You can use the PDM_SET and PDM_EVAL tags during the preprocessor phase to generate and store information, such as HTML text, that the web engine can use in the generation phase.
Preprocessor Variables
Preprocessor variables begin with the string “$PRE.”. They are created and updated with the PDM_SET tag. This tag has the following syntax when used with a preprocessor variable:
<PDM_SET PRE.name[+]=value>
This tag assigns or updates a preprocessor variable, creating it if necessary. It is processed when the web engine encounters it while reading a form. Only the invariant PDM_IF statements affect PDM_SET of a preprocessor variable; others are ignored.
Invariant PDM_IF Detection
When parsing a form, the web engine detects invariant PDM_IF statements. An invariant PDM_IF is one whose argument consists entirely of literals, environment variables, constant properties, and preprocessor variables. When the web engine detects an invariant PDM_IF, it evaluates its condition immediately. This has the following effects:
  • PDM_SET and PDM_EVAL tags that are bypassed by an invariant PDM_IF are ignored. All other pdm_eval tags and PDM_SET tags referencing preprocessor variables are executed when processed, even if they are within a non-invariant PDM_IF.
  • Form variable references bypassed by an invariant PDM_IF are ignored, and their value is not fetched when the form is used. You can use this technique to improve the performance of a form. For example, if a form contains the following, the web engine fetches the value of $args.def before it displays the form:
    <PDM_IF "$env.NX_OTB_MARKET == "itil" && "$args.a" == 1> <h1>This is form $args.def</h1> </PDM_IF>
    However, if the following segment has been written, the web engine determines that the first PDM_IF is invariant, and retrieves the value of $args.def only if $NX_OTB_MARKET is “itil”.
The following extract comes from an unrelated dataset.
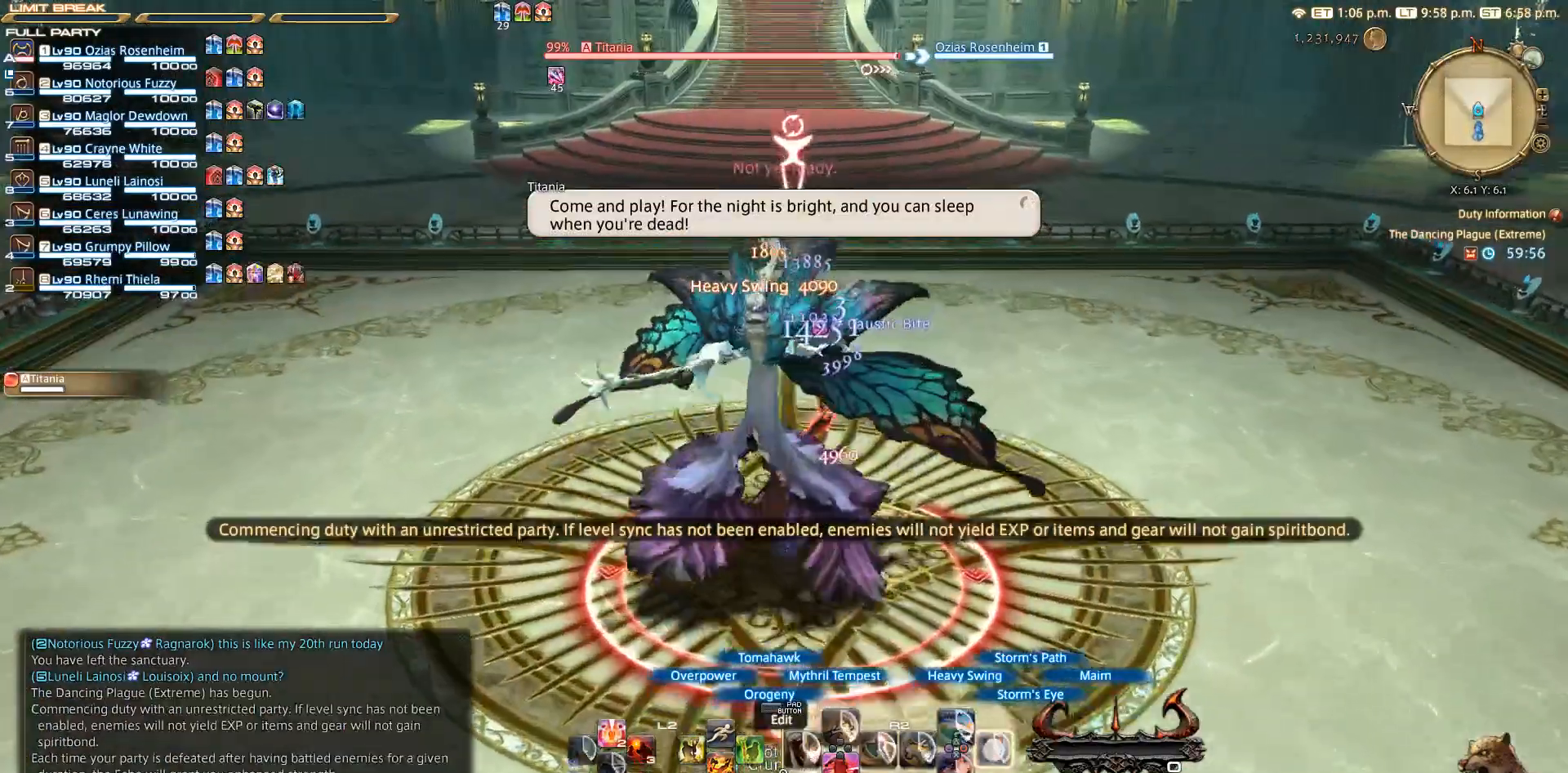
{"buttons": ["R2"], "left_stick": "up", "right_stick": "center", "events": [[150, "CIRCLE", "up"], [350, "CIRCLE", "down"], [450, "CIRCLE", "up"]]}
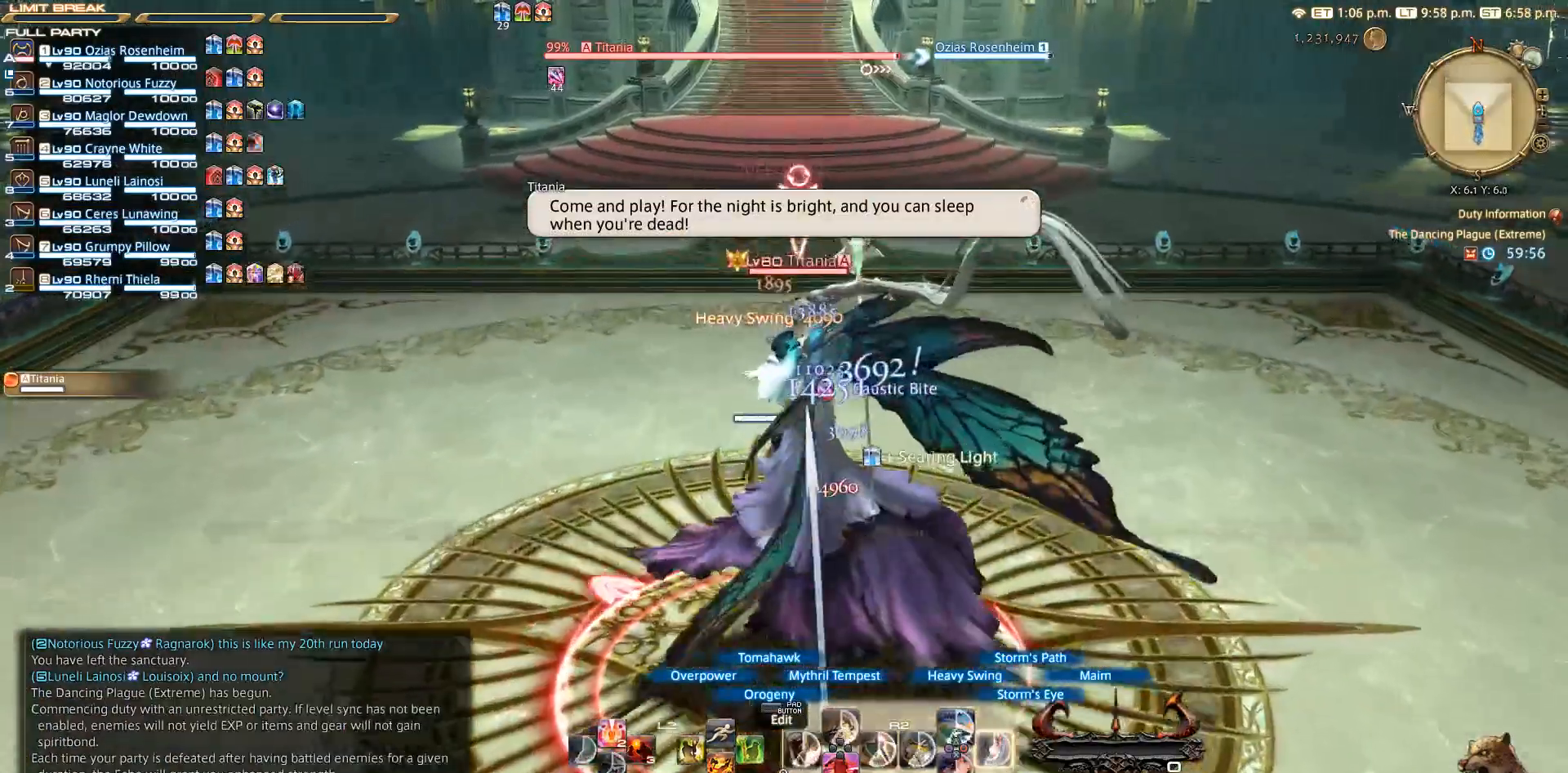
{"buttons": ["CIRCLE", "R2"], "left_stick": "center", "right_stick": "center", "events": [[50, "CIRCLE", "down"], [317, "left_stick", "down"], [383, "CIRCLE", "up"], [400, "left_stick", "center"], [450, "CIRCLE", "down"]]}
    <PDM_IF "$env.NX_OTB_MARKET == "itil"> <PDM_IF "$args.a" == 1> <h1>This is form $args.def</h1> </PDM_IF> </PDM_IF>
PDM_EVAL Insert Text from a Preprocessor Variable
The PDM_EVAL tag inserts the value of a preprocessor variable into the input to the web engine parser. If used inside a macro, its effect is deferred until the macro completes.
The PDM_EVAL tag works similarly to PDM_INCLUDE or PDM_MACRO. It inserts the text into the parser at the point of the tag, exactly as if the value of its variable had been coded in place of the tag.
PDM_EVAL has the following syntax:
<PDM_EVAL text=PRE.name>
where PRE.name specifies the name of the preprocessor variable whose value is to be inserted into the web engine's input
Execution of the PDM_EVAL tag can be controlled by invariant PDM_IF statements.
On UNIX, the LIBPATH needs to be set before running the utility. Use pdm_task to perform this task. For example, before running the utility, input "pdm_task pdm_eval".